The pastor, two altar boys, and Father McCafferty strolled to the altar promptly at 11 a.m. Everyone rose as voices from the grammar school choir filled the building while the service began.
All the doors were open for a breeze so at the Offertory the sound of an Army helicopter overhead competed with the song, “We Love You Jesus.” Due to the huge numbers receiving, communion took 15 minutes to complete as the place filled with the light of flash bulbs as youngsters, hands folded in prayer, accepted the host and new responsibilities.
After Mass, everybody flooded on to the driveway between the rectory and the church where most of the adults lit a smoke before lining up for family pictures with the two priests. “Like I’m a rock star,” Father Wallace laughed.

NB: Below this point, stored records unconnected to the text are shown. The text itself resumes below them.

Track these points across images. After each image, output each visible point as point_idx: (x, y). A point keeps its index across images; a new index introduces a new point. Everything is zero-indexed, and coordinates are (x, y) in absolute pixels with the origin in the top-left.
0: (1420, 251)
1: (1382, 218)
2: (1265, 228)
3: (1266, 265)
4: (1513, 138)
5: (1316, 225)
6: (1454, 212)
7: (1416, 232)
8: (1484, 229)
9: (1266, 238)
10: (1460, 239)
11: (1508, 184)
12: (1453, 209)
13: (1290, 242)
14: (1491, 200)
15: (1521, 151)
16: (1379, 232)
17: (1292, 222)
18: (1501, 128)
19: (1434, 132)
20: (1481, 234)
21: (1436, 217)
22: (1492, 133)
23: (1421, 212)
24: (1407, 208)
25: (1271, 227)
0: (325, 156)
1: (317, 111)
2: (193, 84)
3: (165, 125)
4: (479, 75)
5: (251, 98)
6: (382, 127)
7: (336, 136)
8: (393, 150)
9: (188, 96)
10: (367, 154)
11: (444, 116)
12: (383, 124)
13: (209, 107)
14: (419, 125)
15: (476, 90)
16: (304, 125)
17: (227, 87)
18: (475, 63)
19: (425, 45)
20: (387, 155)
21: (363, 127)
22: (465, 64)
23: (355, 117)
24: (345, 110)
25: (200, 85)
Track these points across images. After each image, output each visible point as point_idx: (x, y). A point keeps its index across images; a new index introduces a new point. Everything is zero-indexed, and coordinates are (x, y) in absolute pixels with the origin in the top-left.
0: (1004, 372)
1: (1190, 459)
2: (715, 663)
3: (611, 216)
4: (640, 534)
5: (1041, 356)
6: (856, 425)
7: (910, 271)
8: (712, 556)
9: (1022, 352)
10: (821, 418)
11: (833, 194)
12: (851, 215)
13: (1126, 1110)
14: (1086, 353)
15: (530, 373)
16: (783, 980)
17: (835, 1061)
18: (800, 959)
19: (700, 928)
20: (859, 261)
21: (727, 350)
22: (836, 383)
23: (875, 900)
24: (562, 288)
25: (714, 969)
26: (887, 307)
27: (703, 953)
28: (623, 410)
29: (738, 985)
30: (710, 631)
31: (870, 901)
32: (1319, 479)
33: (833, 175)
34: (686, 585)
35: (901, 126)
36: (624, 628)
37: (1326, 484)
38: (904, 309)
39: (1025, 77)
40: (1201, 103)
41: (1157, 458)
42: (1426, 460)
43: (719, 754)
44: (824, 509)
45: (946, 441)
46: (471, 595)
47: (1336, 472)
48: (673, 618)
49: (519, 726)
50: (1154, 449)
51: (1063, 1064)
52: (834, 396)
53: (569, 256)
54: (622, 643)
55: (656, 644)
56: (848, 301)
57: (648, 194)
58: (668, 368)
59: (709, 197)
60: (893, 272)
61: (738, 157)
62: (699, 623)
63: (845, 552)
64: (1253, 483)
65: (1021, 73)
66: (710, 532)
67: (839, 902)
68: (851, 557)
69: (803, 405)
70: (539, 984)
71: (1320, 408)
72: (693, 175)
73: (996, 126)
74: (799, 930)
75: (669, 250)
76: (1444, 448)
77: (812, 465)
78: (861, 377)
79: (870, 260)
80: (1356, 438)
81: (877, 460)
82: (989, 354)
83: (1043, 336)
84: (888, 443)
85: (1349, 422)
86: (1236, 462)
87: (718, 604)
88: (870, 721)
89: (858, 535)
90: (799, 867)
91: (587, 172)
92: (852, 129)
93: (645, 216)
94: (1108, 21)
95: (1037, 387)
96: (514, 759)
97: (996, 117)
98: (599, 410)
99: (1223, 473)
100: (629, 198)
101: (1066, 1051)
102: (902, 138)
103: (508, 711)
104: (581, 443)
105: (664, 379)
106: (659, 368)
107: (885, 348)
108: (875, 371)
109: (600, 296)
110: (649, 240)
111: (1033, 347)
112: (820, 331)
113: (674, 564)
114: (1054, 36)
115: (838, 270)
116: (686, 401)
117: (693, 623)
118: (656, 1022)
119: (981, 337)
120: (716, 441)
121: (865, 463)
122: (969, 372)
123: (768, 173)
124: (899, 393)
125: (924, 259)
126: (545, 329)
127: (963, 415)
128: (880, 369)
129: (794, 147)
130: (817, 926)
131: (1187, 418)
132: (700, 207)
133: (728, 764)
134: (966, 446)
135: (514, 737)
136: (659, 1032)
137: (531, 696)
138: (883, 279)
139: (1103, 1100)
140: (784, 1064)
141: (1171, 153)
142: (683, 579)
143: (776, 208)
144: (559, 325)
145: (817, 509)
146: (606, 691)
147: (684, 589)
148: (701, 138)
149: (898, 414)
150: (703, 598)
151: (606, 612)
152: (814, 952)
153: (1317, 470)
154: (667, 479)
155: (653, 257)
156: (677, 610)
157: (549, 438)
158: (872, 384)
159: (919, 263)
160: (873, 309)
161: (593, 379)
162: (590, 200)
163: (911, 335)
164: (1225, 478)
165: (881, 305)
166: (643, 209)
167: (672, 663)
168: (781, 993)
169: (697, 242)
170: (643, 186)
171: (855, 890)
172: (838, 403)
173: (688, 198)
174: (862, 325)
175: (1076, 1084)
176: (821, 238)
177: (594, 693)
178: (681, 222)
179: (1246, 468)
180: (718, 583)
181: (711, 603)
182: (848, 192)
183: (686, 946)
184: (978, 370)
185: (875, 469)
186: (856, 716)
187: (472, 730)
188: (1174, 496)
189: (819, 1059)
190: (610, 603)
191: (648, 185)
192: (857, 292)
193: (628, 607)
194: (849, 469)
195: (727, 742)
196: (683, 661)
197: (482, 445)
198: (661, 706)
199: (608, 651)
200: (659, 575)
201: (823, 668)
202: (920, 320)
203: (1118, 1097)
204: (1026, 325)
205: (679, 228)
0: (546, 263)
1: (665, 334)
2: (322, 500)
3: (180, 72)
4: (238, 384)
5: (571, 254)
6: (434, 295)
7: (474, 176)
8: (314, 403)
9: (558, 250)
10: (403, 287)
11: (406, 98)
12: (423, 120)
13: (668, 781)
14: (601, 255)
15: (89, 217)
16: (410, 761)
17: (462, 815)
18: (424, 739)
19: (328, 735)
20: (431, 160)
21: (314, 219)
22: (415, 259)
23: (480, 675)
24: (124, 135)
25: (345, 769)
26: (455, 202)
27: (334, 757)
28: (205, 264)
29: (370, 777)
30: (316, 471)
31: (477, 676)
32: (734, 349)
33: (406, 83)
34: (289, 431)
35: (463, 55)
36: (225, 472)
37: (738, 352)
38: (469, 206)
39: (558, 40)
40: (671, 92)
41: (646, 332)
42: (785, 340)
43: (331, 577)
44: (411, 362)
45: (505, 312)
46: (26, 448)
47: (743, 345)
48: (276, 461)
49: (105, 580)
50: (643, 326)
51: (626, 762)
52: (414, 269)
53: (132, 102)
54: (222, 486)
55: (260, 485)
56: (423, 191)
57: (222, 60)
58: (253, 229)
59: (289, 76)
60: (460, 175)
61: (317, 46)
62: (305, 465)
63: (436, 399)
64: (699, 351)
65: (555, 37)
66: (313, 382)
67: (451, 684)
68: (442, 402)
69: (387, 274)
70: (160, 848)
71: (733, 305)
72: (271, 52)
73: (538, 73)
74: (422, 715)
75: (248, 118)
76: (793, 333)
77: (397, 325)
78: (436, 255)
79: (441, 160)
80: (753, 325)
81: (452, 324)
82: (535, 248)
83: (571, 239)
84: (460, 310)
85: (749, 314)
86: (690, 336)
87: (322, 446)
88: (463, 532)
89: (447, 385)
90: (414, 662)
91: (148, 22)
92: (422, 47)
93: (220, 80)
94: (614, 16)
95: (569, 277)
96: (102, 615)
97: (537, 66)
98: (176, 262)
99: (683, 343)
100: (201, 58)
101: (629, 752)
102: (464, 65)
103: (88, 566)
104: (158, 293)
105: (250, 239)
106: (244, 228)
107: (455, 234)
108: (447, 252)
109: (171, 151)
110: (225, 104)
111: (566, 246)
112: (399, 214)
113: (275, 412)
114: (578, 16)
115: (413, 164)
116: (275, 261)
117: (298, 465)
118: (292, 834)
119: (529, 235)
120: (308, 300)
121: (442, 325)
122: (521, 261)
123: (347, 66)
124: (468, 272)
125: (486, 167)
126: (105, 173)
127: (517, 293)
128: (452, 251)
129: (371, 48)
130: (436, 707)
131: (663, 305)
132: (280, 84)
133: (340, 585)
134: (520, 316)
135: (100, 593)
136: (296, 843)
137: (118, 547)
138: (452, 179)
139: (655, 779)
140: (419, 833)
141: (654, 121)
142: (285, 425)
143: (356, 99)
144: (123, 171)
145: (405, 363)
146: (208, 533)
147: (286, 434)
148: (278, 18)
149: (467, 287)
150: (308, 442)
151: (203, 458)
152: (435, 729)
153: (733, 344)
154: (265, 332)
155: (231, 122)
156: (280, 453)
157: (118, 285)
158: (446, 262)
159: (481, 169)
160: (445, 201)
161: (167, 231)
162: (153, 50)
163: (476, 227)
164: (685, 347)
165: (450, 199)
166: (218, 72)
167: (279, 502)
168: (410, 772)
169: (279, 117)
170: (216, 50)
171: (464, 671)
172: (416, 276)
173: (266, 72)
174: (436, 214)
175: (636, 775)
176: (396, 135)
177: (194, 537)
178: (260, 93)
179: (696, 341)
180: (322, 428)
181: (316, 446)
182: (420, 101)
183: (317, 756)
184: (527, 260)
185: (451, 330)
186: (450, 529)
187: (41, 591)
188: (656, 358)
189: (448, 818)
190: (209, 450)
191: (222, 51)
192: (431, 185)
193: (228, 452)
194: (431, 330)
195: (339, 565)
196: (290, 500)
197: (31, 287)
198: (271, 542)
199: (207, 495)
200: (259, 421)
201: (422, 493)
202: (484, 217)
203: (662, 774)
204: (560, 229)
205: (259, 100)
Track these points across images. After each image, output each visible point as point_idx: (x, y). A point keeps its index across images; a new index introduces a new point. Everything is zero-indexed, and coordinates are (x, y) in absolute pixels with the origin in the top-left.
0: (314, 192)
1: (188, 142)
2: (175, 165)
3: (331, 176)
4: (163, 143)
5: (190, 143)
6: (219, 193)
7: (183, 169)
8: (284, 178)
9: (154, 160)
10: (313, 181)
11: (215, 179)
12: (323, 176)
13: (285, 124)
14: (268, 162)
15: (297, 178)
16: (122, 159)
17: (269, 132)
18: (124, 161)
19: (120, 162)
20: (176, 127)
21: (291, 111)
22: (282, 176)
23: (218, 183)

Maria Coogan stood off to the side of the happy crowd, cigarette in hand, surveying the long line of two-story attached stucco bungalows as if each building contained a single story with a separate memory. Across the years, Turf Lodge has lost 27 men in a struggle rooted in politics, economics, and religion; a bitter, bloody fight that seems to have lessened a bit recently and might even recede more with this week’s vote on peace.
“Billy Gibson lived right across the street,” Coogan said. “He was 15 when the soldiers murdered him. Sean Savage lived two houses up; he was killed in Gibraltar. Died for his country, he did.”
“Terry Enright was the last we had,” Father Wallace pointed out. “They shot him to death in January. He was a wonderful lad. Worked with Catholic kids as well as Protestants. A youth worker, he was. Wonderful man.”
“Why was he killed?” the priest was asked.
“Catholic,” he replied.
“Then there was Brian Stewart,” Maria Coogan added. “He was 9 when a British soldier murdered him; the soldier’s name was Mark Thien. He did a year in jail and he’s back in the Army today. I don’t think there’ll ever be peace in Northern Ireland. Too many splinter groups. Too many bad memories.”
The parish population has an unemployment rate of 35 percent. It is presently enduring the horror of teenage suicide and rising drug usage. But yesterday, with marvelous weather and all these terrific children, smiling and almost saintly in their appearance, the past disappeared for a morning while a whole community took time out to concentrate on this country’s one true future.